Role of ideology in the ecological dialogue:

Not everyone would get spellbound by the sight of a dense forest just like the poet Robert Frost did way back in 1922. They would rather replace the poem’s ‘best’ line “The woods are lovely, dark, and deep” with “The woods are a waste, hindrance and a nuisance”!

Such different attitudes are a part of human individuality. The way human beings have been treating the environment since time immemorial, is a reflection of their respective tastes. While some have taken steps to dominate the environment the way they want, the others always tend to have second thoughts before ‘conquering’ the environment entirely.

As the Environmental Sociologist Michael Bell states in his “An Invitation to Environmental Sociology”, scholars have studied the role of ideology in the ecological dialogue in two broad ways, largely drawing on historical evidence.

First, scholars have considered the ideological conditions that make domination of the environment tolerable, focusing on Western cultural attitudes that support it.

Second, scholars have considered the ideological conditions that make such dominating attitudes unjustifiable and insupportable, also highlighting the social origin of the environmental movement.

As sociologists argue three Western intellectual traditions-Christianity, individualism and patriarchy played a main role in providing the ideological explanation for environmental domination which gave people complete freedom to transform the environment to satisfy their needs.

As Bell says, though the ideologies of environmental domination were not limited to the West, their prevalence was acute in those countries.

Moreover, the ideology of environmental domination goes parallel with social domination, says sociologists, as there are close links between the former and factors like hierarchy and inequality.

The rise of industrial economy is normally given as the main factor which laid much emphasis on transforming the earth. Without putting the blame on industrial economy, sociologists go to the roots of it. Michael Bell says that ideas of consumption, work, leisure, social status and community infuse the economy as much as the economy infuses those ideas and a major source of those ideas in the West is Christianity.

Eminent sociologist Max Weber (1864-1920) states in his “The Protestant Ethic and the Spirit of Capitalism” that Protestantism, specially Calvinism encouraged people to work hard, to save money and to invest it. Those were the central factors in the rise of capitalism in those countries.

Weber’s argument was that a man does not ‘by nature’ wish to earn more and more money, but simply to live as he is accustomed to live.” Then why do people work so hard to make more money than they need? The answer according to Weber, lies in the moral anxiety that early Protestants inculcated in their followers.

The main idea that was inculcated in them was if a person is rich enough , he/she could literally buy his/her way to heaven by funding priests to say prayers for them and by purchasing “indulgences” from the church.

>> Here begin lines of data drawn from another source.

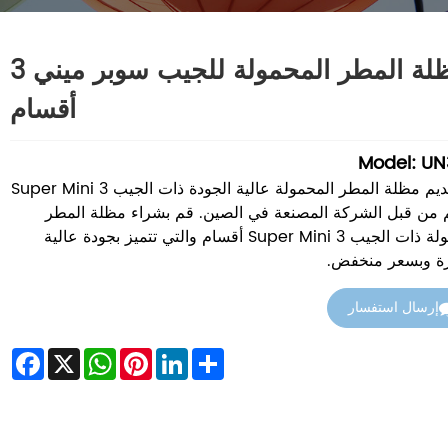
مظلة المطر المحمولة للجيب سوبر ميني 3
أقسام
Model: UN
يتم تقديم مظلة المطر المحمولة عالية الجودة ذات الجيب Super Mini 3
 من قبل الشركة المصنعة في الصين. قم بشراء مظلة المطر
المحمولة ذات الجيب Super Mini 3 أقسام والتي تتميز بجودة عالية
ة وبسعر منخفض.
إرسال استفسار
acebook
WhatsApp
X
Pinterest
LinkedIn
Share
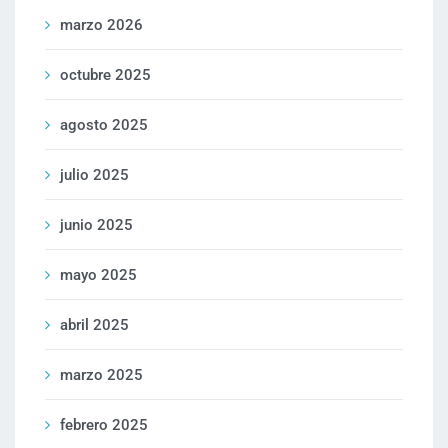
marzo 2026
octubre 2025
agosto 2025
julio 2025
junio 2025
mayo 2025
abril 2025
marzo 2025
febrero 2025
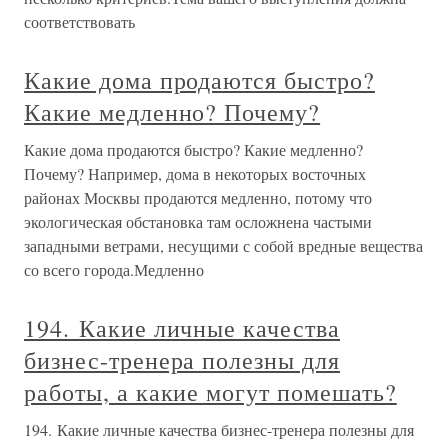
соответствовать
Какие дома продаются быстро?
Какие медленно? Почему?
Какие дома продаются быстро? Какие медленно?
Почему? Например, дома в некоторых восточных
районах Москвы продаются медленно, потому что
экологическая обстановка там осложнена частыми
западными ветрами, несущими с собой вредные вещества
со всего города.Медленно
194. Какие личные качества
бизнес-тренера полезны для
работы, а какие могут помешать?
194. Какие личные качества бизнес-тренера полезны для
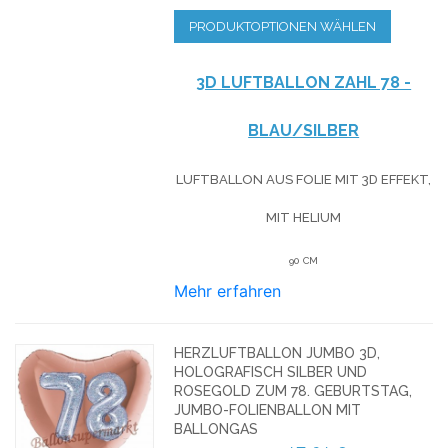
PRODUKTOPTIONEN WÄHLEN
3D LUFTBALLON ZAHL 78 -
BLAU/SILBER
LUFTBALLON AUS FOLIE MIT 3D EFFEKT,
MIT HELIUM
90 CM
Mehr erfahren
HERZLUFTBALLON JUMBO 3D,
HOLOGRAFISCH SILBER UND
ROSEGOLD ZUM 78. GEBURTSTAG,
JUMBO-FOLIENBALLON MIT
BALLONGAS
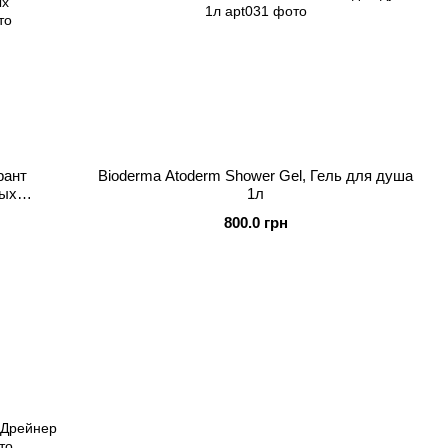
рант
Bioderma Atoderm Shower Gel, Гель для душа
ных
1л
800.0 грн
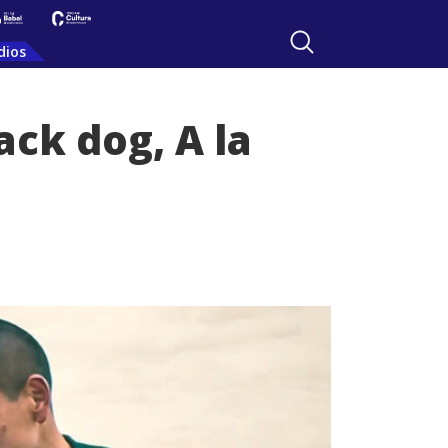
dios
ack dog, A la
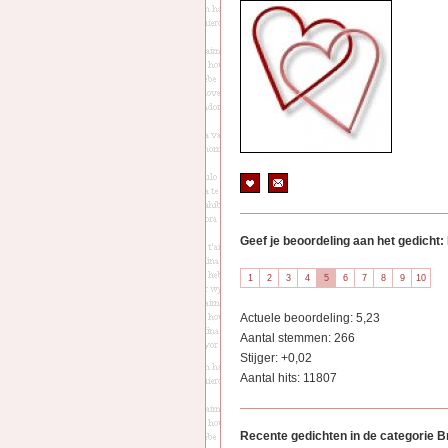
Geef je beoordeling aan het gedicht:
Actuele beoordeling: 5,23
Aantal stemmen: 266
Stijger: +0,02
Aantal hits: 11807
Recente gedichten in de categorie B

In retrospect, it is evident that the history of capitalist development has provided some support for Weber’s argument. Modern capitalism originated initially in the dominantly Protestant countries such as England, Scotland, the United States and Germany. Anyway today modern capitalism has spread well beyond the limits of Protestant countries.

Ideas of Lynn White

Historian, Lynn White too traced a nexus between Western religion and social developments that affect the environment. In the short essay “

The Historical roots of Our Ecologic Crisis” which he published in 1967, he argues that environmental problems cannot be understood apart from the Western origins of modern science and technology, which in turn derived from “distinctive attitudes towards nature that are deeply grounded in Christian dogma.” Western science and technology too have religious origins just like Western economies.

His particular emphasis was on the development of powered machines, the weight driven clock, windmills , water powdered saw-mills and blast furnaces. The most significant invention according to White was the mouldboard-plough which radically altered European sensibilities towards environmental transformation.

Further White was of the view that the exploitative and domineering attitude towards the environment, was a result of the Judeo-Christian ethic, one of the great intellectual revolutions of the Western tradition. People were giving up paganism for Christianity.

The next argument Michael Bell raises is that changing nature was no longer considered a sacrilege as the early Christian doctrine taught that God gave the world to human beings to exploit, to change and recreate. “The Judeo-Christian ethic thus gave us moral licence to change the world as we see fit.”

Anyway White’s ideas have been challenged by his critics as the biblical licence to dominate the earth likely at least facilitated the development of technology and science.

Individualism

Individualism too played a role in making human beings dominate the environment.

As Michael Bell says with an individualistic frame of mind people tend to ignore the effects of their own actions on those wider surroundings.

When man dominated the environment , the earth was exploited to the maximum. Gradually with the rise of certain environmental movements, more and more emphasis was laid on the destruction caused to the environment in the name of development.

Especially in the latter half of the twentieth century, ideologies of environmental concern started emerging backed by three primary reasons: the rediscovery of the moral attractiveness of nature, the increased scale of material alterations of the environment and the spread of democratic attitudes and institutions.

Henry David Thoreau’s views play a dominant role in this ideology.

His writings supported the views of many who were worried about the direction and motivations behind the social and environmental transformations brought about by the thriving industrial revolution.

Thoreau’s writings about the moral value of wild nature, played a great role in highlighting the value of the environment , not as a nonliving object which should be exploited, but as a great asset which should be paid great concern.

Anyway the intensity of environmental concern varies considerably from person to person. Environmentalism has already become a significant feature of political debate in many countries. India’s Chipko movement headed by Indian Environmentalist Vandana Shiwa is a fine example.